Jefferson, who also co-owns and operates Sweet BK Bar and Lost Borough Ice Cream, said the inspiration behind Sweet Catch was the cuisine of the Gullah Geechee people — the descendants of enslaved Africans who settled in the coastal American South, which is where her family is from.
"Sweet Catch is about paying homage and really acknowledging the fingerprints of our ancestors on today's cuisine," she told BK Reader.
Located at 1222 Nostrand Ave. in Prospect Lefferts Gardens, the 50-seat restaurant with an outdoor patio is a cool, ocean-inspired oasis from the busy street outside.
BK Reader was seated this past Saturday in a blue vinyl-upholstered corner booth, with a view of the whole restaurant. Inside, the ceiling is hung with greenery and lampshades that look like crab traps. The bar is inlaid with fish scale-inspired tiles, giving a soothing, under-the-sea atmosphere.
The menu aims to introduce the cuisine of the Gullah Geechee community to the Brooklyn community and features influences from the Lowcountry of South Carolina.
Typically, Gullah Geechee food is defined as a fusion of West and Central African cooking techniques and Lowcountry ingredients — like crab and collard greens — and has influenced classic Charleston dishes like shrimp and grits.
"With the Gullah Geechee community being so coastal, they ended up cooking a lot of one-pot meals from the sea with vegetables that were readily accessible to them," Jefferson said.
Jefferson told BK Reader she remembered growing up and watching as corn, potatoes and seafood were put into one pot and boiled, often during celebratory times.
"Having a celebration of food is essentially a celebration of culture and heritage," she said. "The boil in particular was one of those cuisines of celebration."
At Sweet Catch, this homage translates to a menu packed full of seasonal seafood — lobster, shrimp and oysters — as well as southern classics like cornbread and macaroni and cheese.
To start, order an oyster platter or try the Crab Deviled Eggs ($18), Chesapeake Crab Dip with plantain chips ($21) or Sweet Catch cornbread ($9). BK Reader recommends the cornbread, which is served warm with a side of Chipotle honey butter and a fresh swirl of herb oil.
While a mother-daughter duo enjoyed a spread of oysters ($18 for a half-dozen) this past Saturday, BK Reader tried the Sweet Catch signature menu item: Fried lobster and shrimp on a cornbread waffle with maple syrup, parsley and roast garlic butter ($36).
The shrimp and lobster came in a light, crunchy batter, the lobster in its shell, melt-in-the-mouth.
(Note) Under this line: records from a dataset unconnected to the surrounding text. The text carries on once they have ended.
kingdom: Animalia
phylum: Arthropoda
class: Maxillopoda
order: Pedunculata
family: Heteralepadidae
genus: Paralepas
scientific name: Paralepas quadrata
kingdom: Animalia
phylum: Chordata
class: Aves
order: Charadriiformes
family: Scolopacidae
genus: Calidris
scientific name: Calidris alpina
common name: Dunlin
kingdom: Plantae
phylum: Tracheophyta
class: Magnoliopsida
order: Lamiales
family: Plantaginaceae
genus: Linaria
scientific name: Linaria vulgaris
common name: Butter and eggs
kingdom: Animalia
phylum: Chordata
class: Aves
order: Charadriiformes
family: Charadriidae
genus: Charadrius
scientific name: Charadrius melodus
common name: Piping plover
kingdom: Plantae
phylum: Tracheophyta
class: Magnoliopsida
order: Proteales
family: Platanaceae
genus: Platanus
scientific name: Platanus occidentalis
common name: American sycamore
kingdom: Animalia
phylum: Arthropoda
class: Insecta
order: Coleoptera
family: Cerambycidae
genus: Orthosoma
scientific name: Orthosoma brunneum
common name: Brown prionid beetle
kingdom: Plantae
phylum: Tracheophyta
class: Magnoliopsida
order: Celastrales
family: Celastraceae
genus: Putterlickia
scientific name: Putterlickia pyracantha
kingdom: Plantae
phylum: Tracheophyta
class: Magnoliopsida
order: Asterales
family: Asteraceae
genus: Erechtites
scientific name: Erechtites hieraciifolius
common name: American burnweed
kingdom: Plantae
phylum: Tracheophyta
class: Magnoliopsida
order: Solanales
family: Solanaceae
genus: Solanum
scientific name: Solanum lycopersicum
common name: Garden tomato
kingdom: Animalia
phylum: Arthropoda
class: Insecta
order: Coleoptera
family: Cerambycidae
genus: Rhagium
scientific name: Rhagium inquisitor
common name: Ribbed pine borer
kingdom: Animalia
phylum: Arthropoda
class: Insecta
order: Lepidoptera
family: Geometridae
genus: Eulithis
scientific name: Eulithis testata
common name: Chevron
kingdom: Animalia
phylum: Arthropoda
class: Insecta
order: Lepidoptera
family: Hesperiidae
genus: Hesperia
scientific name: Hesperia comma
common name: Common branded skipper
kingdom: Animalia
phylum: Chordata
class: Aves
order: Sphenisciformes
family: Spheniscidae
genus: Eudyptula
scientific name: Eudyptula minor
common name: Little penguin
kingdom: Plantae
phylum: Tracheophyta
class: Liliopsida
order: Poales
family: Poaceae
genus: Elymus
Despite the decadence of the topping, the real hero of this dish is the cornbread waffle, a lovely mix of sweet and savory with fresh corn and scallion throughout.
For something more savory, try the Country Omelette ($24). It's soft and fluffy, oozing with pimento cheese and lashings of homemade salsa, and topped with three blackened shrimps barbecued to perfection in southern spices. The home fries are soft and well-seasoned with herbs, all served with a generous side salad.
The restaurant also serves southern classics like Shrimp and Grits, made with three cheese stone ground grits and truffle oil ($28), Biscuits and Gravy ($22) and Cornbread Avocado Toast topped with a fried oyster and whipped goat cheese ($24).
By midday, the room was filled with two-tops enjoying brunch — from families to couples and friends sharing carafes of mimosas or bellinis ($22 for a small, $40 for a large). There was also a 12-seat table reserved for a large group set to enjoy brunch and a workshop on taking care of their mental health.
Non-alcoholic options include the refreshing sorrel fruit punch, or the Sober Mule: A delicious gingery version of the alcoholic favorite served in a gold goblet and garnished with mint.
Sweet Catch BK is open for brunch every Saturday and Sunday from 11:00am-4:00pm.